→ **Exercise directions**:
From the material below, copy each line that holds the word "SourceGraphic".

→ **Data for review**:
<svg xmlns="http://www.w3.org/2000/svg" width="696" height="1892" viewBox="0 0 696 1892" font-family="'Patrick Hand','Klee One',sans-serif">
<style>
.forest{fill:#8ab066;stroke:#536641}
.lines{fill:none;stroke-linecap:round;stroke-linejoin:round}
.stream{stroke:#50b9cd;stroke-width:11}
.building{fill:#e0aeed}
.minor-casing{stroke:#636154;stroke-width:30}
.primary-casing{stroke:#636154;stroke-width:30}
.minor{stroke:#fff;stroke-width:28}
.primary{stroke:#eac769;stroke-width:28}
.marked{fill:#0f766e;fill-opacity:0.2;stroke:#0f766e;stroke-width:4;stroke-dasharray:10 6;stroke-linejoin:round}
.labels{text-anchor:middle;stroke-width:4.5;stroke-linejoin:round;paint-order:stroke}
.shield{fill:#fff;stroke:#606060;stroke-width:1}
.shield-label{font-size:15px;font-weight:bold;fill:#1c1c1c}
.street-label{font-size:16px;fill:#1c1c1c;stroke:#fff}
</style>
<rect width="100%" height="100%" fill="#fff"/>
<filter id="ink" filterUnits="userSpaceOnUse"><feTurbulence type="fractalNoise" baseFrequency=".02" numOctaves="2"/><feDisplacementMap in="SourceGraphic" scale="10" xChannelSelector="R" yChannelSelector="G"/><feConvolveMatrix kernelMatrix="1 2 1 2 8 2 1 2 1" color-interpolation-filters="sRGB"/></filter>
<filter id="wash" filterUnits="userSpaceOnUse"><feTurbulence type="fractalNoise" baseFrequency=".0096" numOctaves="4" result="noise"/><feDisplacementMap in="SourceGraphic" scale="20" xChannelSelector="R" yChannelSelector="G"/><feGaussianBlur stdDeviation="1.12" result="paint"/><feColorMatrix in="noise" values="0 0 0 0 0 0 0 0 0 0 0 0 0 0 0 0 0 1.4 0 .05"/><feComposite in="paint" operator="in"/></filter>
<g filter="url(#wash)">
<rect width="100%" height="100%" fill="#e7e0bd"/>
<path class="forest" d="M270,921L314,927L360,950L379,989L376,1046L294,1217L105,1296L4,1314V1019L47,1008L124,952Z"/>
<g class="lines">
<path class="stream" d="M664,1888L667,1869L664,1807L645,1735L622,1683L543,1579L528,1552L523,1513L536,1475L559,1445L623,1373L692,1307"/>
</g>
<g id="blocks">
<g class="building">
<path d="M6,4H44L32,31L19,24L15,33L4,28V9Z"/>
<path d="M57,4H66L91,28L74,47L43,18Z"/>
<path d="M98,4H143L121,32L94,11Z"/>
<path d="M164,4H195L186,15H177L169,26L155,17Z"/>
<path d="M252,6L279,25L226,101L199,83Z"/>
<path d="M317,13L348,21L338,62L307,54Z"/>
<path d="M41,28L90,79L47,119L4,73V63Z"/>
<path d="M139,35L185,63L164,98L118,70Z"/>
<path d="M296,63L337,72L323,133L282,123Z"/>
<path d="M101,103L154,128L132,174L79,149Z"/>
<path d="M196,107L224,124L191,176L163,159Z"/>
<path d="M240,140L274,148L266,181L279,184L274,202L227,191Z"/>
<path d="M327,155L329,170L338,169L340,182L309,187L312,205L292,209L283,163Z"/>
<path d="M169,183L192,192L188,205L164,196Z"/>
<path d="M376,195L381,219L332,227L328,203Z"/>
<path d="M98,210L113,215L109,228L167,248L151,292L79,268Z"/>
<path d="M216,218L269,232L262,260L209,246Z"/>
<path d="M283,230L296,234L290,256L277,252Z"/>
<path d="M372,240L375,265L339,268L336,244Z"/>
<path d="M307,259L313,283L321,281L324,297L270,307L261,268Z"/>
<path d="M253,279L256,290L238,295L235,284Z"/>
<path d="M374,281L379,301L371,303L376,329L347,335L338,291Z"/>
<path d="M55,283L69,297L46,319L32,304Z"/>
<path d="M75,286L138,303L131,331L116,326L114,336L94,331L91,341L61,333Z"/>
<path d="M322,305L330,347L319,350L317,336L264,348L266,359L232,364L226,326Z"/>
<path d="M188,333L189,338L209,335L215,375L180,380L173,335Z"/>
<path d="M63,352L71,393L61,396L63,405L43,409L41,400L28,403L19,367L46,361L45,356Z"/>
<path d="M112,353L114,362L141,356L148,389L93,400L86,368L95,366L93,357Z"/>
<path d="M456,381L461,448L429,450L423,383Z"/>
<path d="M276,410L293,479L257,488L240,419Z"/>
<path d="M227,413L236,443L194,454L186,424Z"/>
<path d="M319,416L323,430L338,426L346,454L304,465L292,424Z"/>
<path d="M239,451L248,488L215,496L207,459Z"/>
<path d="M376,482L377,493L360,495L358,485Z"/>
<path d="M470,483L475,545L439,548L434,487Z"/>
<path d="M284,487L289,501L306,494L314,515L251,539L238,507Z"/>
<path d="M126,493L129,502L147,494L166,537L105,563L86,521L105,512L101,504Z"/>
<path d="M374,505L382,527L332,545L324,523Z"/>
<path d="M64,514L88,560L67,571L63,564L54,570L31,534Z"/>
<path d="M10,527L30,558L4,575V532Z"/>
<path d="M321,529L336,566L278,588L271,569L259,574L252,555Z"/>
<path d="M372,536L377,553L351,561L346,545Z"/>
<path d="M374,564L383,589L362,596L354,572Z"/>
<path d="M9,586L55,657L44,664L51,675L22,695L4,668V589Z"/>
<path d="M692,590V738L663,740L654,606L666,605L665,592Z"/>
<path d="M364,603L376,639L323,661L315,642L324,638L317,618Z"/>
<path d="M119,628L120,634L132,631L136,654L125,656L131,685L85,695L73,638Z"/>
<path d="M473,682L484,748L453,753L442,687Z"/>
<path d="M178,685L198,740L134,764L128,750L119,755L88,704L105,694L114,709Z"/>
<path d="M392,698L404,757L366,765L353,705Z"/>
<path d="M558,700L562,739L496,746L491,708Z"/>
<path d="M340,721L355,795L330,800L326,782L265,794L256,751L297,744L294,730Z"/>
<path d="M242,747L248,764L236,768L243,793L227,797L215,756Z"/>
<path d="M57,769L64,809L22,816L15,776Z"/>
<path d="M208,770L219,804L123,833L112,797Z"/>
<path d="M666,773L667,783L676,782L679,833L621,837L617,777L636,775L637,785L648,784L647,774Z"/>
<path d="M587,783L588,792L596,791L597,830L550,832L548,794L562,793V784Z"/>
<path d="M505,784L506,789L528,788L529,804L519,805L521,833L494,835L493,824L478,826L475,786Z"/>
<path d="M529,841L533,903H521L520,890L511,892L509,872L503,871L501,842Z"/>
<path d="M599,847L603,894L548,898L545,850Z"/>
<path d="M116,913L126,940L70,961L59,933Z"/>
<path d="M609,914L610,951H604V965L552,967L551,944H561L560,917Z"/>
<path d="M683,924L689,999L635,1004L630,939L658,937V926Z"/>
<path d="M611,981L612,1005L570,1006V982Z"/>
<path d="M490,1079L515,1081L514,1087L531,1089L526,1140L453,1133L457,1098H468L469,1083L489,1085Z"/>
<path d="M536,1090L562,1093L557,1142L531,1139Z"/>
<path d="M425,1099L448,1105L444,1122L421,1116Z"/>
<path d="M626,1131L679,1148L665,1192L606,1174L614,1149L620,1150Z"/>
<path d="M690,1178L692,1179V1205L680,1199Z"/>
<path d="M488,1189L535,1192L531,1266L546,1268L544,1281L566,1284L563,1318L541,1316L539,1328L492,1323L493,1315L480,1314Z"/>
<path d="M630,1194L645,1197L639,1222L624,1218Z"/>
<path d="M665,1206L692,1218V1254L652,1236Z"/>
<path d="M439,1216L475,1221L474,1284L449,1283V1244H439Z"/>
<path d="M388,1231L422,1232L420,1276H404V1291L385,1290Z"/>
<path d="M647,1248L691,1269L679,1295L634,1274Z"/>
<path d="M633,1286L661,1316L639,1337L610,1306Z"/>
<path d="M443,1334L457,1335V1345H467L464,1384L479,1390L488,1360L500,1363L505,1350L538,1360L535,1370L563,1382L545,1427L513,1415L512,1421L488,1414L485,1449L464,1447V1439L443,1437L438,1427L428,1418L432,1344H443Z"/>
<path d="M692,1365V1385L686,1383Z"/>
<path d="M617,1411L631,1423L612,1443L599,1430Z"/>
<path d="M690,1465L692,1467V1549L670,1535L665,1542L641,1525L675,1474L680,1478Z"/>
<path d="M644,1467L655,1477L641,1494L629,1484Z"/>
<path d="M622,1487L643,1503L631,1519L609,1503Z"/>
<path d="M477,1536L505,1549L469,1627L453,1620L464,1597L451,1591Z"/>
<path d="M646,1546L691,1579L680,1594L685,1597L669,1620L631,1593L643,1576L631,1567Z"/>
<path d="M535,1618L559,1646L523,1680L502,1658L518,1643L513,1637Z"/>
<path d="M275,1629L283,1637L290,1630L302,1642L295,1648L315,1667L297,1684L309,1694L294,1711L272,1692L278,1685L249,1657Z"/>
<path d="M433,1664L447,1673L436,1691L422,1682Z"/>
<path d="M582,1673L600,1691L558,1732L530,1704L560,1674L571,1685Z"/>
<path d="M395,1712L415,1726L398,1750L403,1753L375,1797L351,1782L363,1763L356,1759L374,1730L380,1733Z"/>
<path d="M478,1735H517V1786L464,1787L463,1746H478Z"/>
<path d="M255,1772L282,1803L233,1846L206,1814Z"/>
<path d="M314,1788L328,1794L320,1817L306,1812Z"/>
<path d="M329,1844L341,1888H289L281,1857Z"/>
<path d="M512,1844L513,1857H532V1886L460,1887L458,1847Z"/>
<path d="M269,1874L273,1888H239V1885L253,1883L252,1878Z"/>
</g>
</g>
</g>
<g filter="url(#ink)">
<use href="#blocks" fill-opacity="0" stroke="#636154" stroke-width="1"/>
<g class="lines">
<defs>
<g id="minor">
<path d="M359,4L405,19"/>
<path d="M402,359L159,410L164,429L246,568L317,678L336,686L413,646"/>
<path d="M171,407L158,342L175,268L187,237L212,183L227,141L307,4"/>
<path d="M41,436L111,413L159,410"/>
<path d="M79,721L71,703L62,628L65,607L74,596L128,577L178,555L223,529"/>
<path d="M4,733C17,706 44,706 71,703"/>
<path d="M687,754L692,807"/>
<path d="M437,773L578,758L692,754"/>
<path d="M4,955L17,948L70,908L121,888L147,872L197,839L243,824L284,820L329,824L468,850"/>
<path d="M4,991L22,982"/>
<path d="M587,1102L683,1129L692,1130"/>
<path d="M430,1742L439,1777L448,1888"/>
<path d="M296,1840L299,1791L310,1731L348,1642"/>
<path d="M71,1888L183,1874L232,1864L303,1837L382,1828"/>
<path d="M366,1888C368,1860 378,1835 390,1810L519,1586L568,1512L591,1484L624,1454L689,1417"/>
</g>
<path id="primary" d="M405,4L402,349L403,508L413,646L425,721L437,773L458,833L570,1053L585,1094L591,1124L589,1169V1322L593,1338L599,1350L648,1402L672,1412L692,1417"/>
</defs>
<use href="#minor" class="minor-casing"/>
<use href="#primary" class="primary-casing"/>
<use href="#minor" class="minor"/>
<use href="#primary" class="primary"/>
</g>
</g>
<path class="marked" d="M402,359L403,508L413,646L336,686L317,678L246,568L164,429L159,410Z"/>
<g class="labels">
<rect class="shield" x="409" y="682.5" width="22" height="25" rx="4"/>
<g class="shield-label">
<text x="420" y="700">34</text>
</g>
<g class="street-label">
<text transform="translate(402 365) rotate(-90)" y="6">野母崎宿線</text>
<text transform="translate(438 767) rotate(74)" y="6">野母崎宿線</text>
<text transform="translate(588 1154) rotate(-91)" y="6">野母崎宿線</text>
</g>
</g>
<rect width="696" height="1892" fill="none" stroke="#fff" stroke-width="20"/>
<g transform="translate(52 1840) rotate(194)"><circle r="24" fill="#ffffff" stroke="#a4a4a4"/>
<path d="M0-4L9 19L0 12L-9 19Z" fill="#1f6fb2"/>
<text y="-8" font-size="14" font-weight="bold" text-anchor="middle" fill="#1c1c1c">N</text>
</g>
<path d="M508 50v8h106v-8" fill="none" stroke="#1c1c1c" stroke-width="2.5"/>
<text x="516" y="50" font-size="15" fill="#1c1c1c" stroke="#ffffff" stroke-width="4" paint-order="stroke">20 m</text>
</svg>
...
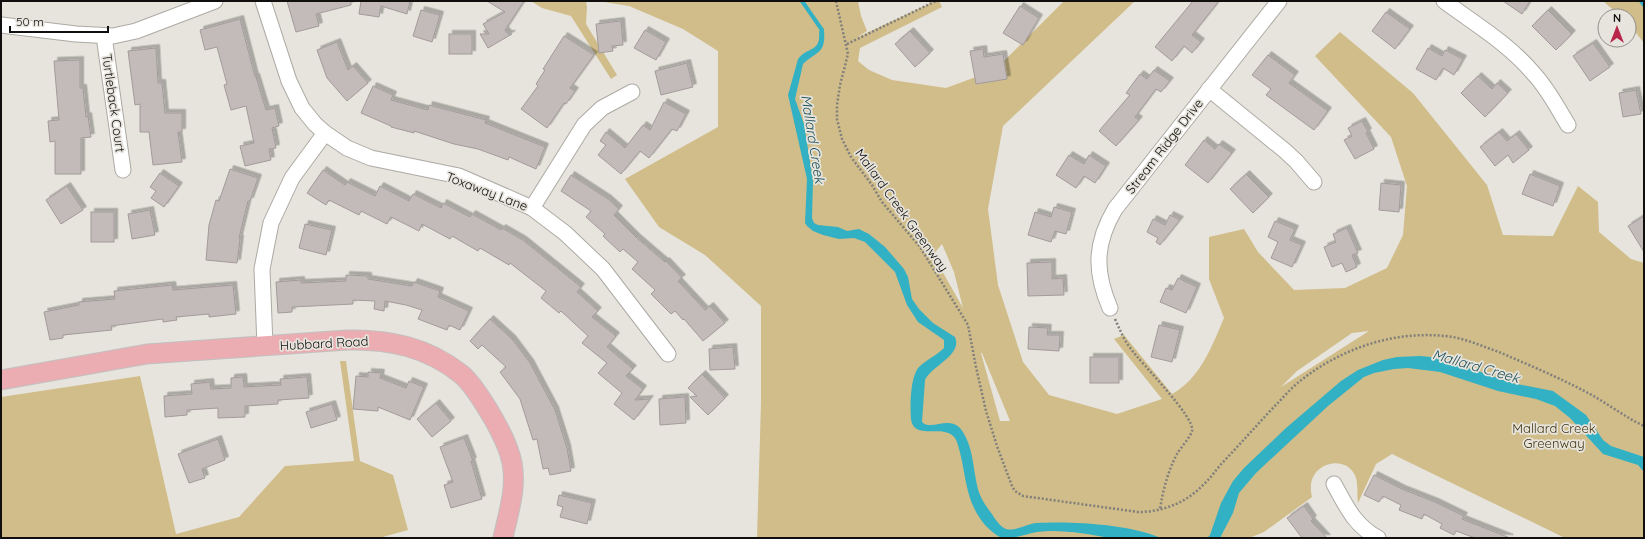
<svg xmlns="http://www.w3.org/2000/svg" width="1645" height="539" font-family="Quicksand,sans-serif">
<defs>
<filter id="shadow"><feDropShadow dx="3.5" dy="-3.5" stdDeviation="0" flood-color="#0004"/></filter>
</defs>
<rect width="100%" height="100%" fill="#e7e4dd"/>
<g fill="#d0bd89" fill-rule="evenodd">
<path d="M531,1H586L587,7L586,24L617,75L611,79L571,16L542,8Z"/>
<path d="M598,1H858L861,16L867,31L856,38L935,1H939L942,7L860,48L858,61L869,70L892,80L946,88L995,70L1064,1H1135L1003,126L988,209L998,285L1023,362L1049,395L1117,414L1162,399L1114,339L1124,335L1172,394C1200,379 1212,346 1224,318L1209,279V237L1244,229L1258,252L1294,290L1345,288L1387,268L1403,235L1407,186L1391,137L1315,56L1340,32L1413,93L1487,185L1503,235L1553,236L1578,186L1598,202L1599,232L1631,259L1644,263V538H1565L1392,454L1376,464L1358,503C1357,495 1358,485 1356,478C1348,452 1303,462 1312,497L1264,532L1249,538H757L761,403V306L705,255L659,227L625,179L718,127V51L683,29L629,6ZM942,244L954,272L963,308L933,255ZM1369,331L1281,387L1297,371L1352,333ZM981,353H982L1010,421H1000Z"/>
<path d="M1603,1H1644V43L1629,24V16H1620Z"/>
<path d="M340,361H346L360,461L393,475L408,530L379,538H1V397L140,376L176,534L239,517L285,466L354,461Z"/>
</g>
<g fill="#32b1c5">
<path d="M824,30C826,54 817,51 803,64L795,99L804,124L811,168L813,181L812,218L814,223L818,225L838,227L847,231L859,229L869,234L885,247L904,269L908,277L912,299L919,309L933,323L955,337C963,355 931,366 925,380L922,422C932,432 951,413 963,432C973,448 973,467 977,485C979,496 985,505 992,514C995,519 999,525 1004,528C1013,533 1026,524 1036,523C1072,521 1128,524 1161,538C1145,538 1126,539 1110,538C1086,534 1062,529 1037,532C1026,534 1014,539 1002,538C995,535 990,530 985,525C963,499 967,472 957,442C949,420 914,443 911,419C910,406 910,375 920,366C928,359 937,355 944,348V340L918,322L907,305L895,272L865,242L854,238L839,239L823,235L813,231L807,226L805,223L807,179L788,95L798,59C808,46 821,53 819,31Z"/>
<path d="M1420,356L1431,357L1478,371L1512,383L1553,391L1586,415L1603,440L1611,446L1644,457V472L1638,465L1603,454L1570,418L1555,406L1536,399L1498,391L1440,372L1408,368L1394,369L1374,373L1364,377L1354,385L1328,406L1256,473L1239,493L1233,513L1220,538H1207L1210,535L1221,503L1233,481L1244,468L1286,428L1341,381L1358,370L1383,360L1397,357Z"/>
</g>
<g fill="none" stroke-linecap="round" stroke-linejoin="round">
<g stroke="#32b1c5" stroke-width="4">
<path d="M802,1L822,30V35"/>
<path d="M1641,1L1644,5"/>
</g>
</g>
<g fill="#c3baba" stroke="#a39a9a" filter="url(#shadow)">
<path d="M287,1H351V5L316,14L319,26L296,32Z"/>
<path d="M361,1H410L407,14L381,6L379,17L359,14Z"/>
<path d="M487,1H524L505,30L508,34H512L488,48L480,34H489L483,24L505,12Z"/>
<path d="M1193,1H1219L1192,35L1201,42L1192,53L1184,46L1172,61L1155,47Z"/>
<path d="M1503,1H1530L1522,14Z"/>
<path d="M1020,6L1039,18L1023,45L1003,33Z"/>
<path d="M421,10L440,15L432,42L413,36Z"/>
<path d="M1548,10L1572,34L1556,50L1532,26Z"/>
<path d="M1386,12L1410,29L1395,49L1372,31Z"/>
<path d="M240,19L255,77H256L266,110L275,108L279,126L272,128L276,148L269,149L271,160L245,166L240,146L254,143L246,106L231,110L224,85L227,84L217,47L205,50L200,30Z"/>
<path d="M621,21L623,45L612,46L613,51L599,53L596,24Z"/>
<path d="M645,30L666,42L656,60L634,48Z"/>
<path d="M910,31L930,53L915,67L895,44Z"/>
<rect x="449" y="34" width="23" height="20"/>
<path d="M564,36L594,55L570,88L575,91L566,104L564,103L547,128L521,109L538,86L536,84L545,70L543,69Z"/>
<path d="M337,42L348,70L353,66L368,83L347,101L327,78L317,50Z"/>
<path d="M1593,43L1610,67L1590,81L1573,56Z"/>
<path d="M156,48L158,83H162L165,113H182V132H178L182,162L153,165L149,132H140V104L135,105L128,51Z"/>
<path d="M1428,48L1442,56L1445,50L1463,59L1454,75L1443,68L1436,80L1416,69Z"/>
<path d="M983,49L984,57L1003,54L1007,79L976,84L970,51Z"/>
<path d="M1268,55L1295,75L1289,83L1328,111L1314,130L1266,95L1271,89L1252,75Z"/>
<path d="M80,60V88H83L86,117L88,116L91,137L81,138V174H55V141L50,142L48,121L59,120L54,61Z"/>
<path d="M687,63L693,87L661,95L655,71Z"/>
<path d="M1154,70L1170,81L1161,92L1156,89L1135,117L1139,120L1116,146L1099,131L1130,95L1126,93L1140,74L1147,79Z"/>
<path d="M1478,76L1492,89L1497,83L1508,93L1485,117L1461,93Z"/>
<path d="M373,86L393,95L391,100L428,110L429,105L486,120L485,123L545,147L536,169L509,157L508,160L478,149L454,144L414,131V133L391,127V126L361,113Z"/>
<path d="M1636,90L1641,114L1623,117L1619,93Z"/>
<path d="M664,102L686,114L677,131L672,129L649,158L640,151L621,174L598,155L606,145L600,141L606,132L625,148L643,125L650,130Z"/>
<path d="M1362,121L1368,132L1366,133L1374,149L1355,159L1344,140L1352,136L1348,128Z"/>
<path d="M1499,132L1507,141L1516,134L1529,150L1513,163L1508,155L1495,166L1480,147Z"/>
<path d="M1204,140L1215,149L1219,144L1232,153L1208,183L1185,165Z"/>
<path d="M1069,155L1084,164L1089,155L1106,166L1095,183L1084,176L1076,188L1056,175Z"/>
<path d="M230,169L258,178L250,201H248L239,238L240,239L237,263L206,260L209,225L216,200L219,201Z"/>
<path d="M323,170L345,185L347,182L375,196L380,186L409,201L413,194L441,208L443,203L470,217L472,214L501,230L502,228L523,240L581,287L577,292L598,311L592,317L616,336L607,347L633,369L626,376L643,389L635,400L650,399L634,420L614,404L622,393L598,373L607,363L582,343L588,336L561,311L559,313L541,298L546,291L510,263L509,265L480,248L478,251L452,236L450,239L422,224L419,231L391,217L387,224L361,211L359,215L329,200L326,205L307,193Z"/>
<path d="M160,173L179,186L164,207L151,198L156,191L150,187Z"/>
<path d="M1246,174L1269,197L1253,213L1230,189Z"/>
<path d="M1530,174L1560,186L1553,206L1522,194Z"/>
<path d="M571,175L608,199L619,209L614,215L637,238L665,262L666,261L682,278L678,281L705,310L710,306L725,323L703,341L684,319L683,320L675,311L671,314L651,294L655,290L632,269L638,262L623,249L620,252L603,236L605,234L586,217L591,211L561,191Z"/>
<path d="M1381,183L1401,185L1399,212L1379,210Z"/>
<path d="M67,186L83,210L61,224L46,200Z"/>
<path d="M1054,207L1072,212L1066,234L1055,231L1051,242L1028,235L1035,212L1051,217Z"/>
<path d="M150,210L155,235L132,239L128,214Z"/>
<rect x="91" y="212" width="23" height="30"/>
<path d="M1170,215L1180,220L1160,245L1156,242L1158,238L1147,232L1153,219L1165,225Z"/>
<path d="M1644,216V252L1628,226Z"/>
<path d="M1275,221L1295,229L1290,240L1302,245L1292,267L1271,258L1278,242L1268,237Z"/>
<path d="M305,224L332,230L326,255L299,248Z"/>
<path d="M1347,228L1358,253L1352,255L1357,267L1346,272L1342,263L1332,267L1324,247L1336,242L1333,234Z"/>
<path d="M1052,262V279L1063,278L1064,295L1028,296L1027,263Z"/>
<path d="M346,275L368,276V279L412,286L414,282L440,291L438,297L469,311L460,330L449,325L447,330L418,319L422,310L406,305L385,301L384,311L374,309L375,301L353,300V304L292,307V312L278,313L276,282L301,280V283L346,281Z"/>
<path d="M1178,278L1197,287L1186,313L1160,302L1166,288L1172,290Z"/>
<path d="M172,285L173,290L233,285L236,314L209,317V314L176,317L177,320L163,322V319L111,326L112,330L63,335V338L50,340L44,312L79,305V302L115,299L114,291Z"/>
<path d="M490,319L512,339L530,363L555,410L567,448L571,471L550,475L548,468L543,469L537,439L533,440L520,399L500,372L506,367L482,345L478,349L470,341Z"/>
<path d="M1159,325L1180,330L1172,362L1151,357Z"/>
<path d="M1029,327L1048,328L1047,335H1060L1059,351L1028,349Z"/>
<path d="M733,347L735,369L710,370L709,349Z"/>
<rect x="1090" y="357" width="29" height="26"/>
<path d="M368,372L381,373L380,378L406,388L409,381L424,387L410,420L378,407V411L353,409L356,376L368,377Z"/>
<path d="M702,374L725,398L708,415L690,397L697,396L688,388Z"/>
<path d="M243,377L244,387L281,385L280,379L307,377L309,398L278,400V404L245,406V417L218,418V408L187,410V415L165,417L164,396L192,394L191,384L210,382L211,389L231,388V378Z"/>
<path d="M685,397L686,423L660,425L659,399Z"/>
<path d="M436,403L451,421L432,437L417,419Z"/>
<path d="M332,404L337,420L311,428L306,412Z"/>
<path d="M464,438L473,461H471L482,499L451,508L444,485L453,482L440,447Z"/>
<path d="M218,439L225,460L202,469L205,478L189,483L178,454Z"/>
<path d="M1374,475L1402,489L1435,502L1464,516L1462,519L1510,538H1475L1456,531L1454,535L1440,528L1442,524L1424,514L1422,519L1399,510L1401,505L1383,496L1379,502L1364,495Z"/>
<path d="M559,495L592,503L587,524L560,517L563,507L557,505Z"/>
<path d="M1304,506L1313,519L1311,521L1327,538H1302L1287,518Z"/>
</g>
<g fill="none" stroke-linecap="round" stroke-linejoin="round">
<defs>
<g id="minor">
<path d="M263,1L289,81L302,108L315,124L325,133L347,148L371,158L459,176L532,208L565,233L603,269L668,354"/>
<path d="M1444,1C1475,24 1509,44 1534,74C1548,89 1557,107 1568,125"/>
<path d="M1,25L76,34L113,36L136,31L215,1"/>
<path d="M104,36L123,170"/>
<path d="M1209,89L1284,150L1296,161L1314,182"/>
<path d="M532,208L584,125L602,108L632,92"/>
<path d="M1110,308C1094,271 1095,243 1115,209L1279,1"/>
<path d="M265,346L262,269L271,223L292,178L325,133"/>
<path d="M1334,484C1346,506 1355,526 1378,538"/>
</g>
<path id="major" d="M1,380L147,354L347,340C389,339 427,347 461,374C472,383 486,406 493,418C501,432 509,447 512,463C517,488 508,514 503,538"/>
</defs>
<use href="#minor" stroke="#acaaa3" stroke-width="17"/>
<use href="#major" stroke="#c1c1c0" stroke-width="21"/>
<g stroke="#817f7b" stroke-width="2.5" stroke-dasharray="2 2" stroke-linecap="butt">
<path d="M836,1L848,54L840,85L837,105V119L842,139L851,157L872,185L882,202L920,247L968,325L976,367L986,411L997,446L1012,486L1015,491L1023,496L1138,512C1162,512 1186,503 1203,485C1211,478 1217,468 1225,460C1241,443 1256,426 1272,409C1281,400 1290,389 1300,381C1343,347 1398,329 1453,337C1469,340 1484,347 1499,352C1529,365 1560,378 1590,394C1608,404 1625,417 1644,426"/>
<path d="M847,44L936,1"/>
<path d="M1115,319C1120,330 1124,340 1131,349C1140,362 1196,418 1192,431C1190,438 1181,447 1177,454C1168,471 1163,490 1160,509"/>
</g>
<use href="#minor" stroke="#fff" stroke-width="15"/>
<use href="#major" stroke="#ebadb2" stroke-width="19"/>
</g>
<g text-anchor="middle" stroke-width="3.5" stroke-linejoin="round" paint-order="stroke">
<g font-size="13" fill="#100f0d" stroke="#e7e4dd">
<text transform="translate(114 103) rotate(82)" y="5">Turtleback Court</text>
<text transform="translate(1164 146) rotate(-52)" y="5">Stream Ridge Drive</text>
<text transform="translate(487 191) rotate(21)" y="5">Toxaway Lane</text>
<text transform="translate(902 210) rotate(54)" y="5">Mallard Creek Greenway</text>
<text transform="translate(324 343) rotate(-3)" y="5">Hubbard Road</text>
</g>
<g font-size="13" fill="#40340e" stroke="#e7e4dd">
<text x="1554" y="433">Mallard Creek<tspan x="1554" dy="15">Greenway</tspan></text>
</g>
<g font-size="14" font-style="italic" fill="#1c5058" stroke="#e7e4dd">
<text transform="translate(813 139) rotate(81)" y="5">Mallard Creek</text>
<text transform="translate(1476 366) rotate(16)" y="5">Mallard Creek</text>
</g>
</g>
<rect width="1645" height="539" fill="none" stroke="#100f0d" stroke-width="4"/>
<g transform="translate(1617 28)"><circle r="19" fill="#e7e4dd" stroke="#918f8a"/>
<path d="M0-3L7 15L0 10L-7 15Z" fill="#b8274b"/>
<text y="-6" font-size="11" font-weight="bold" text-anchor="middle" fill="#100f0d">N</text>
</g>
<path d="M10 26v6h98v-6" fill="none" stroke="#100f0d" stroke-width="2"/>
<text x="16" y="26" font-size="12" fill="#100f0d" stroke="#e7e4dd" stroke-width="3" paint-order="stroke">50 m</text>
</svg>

→ **Exercise result**:
<filter id="ink" filterUnits="userSpaceOnUse"><feTurbulence type="fractalNoise" baseFrequency=".02" numOctaves="2"/><feDisplacementMap in="SourceGraphic" scale="10" xChannelSelector="R" yChannelSelector="G"/><feConvolveMatrix kernelMatrix="1 2 1 2 8 2 1 2 1" color-interpolation-filters="sRGB"/></filter>
<filter id="wash" filterUnits="userSpaceOnUse"><feTurbulence type="fractalNoise" baseFrequency=".0096" numOctaves="4" result="noise"/><feDisplacementMap in="SourceGraphic" scale="20" xChannelSelector="R" yChannelSelector="G"/><feGaussianBlur stdDeviation="1.12" result="paint"/><feColorMatrix in="noise" values="0 0 0 0 0 0 0 0 0 0 0 0 0 0 0 0 0 1.4 0 .05"/><feComposite in="paint" operator="in"/></filter>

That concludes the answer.